Anne-Cécile Vandalem

Portrait

Au conservatoire de Liège, Anne-Cécile Vandalem se rêvait actrice de cinéma. Pari tenu puisqu’elle apparaît déjà au générique d’une dizaine de films.

Elle joue aussi au théâtre sous la direction de Charlie Degotte et la compagnie Transquinquennal.

Puis son premier spectacle, présenté en Flandre, Zaï Zaï Zaï Zaï, lui assure une reconnaissance dans toute la Belgique, aussitôt confirmée par Hansel et Gretel. Ces deux spectacles ont été co-écrit et co-mis en scène avec Jean-Benoît Ugueux.

Peu férue d’histoire des esthétiques théâtrales, elle les redécouvre néanmoins à son insu et se les réapproprie à sa façon : le naturalisme avec Alexandre Trocki qui, les mains dans les écailles, tranche des darnes de saumon sur son étal de poissonnier dans Habit(u)ations ; le symbolisme et la tentation de l’onirisme avec l’inquiétante étrangeté répandue par le climat nordique et le poids des non-dits dans Tristesses ; l’esthétique du tréteau nu enfin, quand la confiance qu’elle accorde à l’acteur et à ses mots parvient à faire oublier le décor alentour, pourtant essentiel et très présent dans son esthétique scénique.

La dialectique entre l’intime et l’extime occupe une place essentielle dans son univers scénique. Le plateau de Tristesses exhibe la place d’un village insulaire et trois des maisons qui en bornent les limites.

La dramaturgie oscille entre des scènes d’extérieur où se croisent les personnages dans la vie sociale et des scènes d’intérieur où ils se replient sur le couple et la famille entre leurs quatre murs. C’est là qu’intervient la vidéo, pour traquer l’intime.

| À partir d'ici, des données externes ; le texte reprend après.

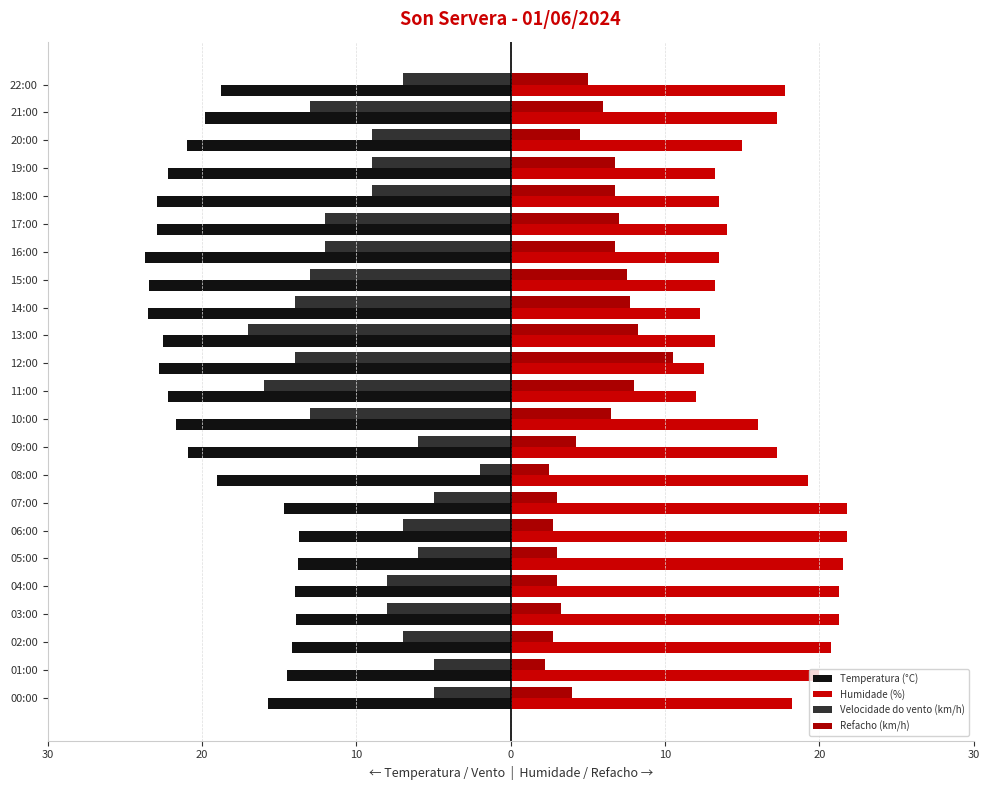

Does the chart contain stacked bars?

No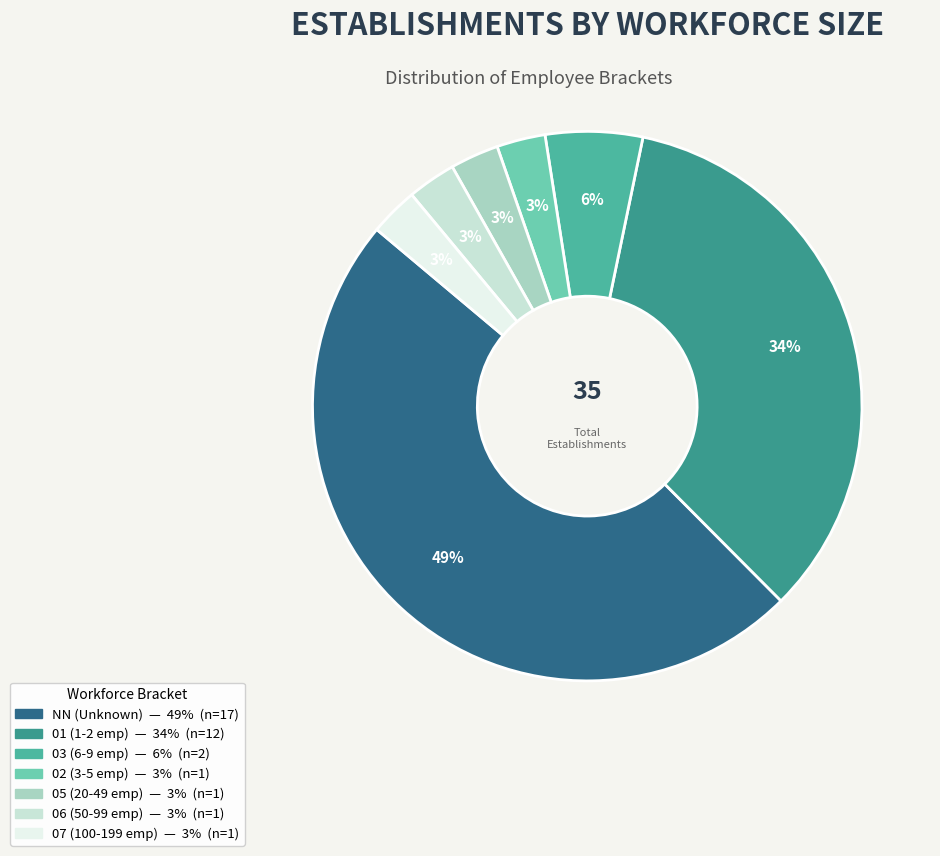

Combined, do 02 and 01 account for over 50%?

No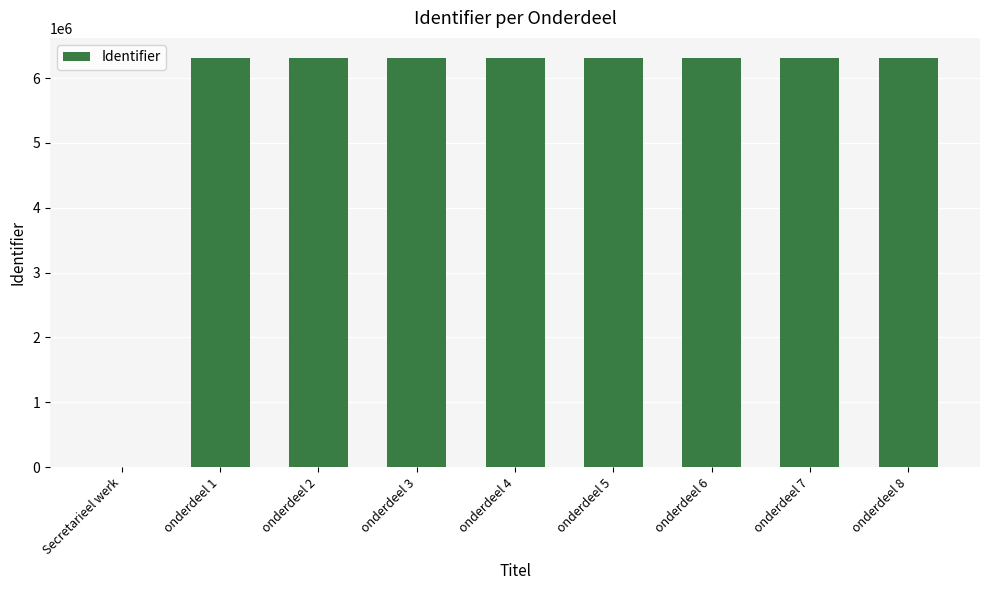

Approximately how many times larger is the value at onderdeel 8 compared to onderdeel 1?

1.0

L’objectif de la caméra se substitue au trou de la serrure et nous transforme en voyeurs, avec l’étrange sensation que tout est préparé, prévu, cadré selon un plan de travail très rigoureux, mais que l’image y demeure fragile, tremblée, caméra à l’épaule, comme à l’époque glorieuse des balbutiements de la télévision où les dramatiques étaient tournées et diffusées en direct.

Anne-Cécile se définit avant tout comme une raconteuse d’histoires. Elle écrit comme au cinéma : d’abord un synopsis, parfois quelques essais d’improvisations au plateau pour tester le matériau, puis les dialogues et enfin la brochure qui s’apparente plus à un scénario qu’à une pièce de théâtre.

Et c‘est parce qu’elle cherche toujours les moyens les meilleurs pour raconter ses histoires qu’elle se met très vite en quête d’un dispositif approprié, le plus surprenant possible, et d’abord pour elle-même.

Si elle reste attachée au théâtre, c’est qu’elle ne saurait se passer de la scène, du plateau et des personnes qui y travaillent.

Quant aux sujets qu’elle choisit, ils font toujours écho à ses angoisses personnelles, à ses cauchemars nocturnes : la montée des extrêmes droites, le réchauffement climatique, la fragilité de la paix en Europe. Et pour donner vie à ses peurs, elle a besoin d’acteurs concrets, bien plantés dans la vie, loin des compositions et des contre-emplois.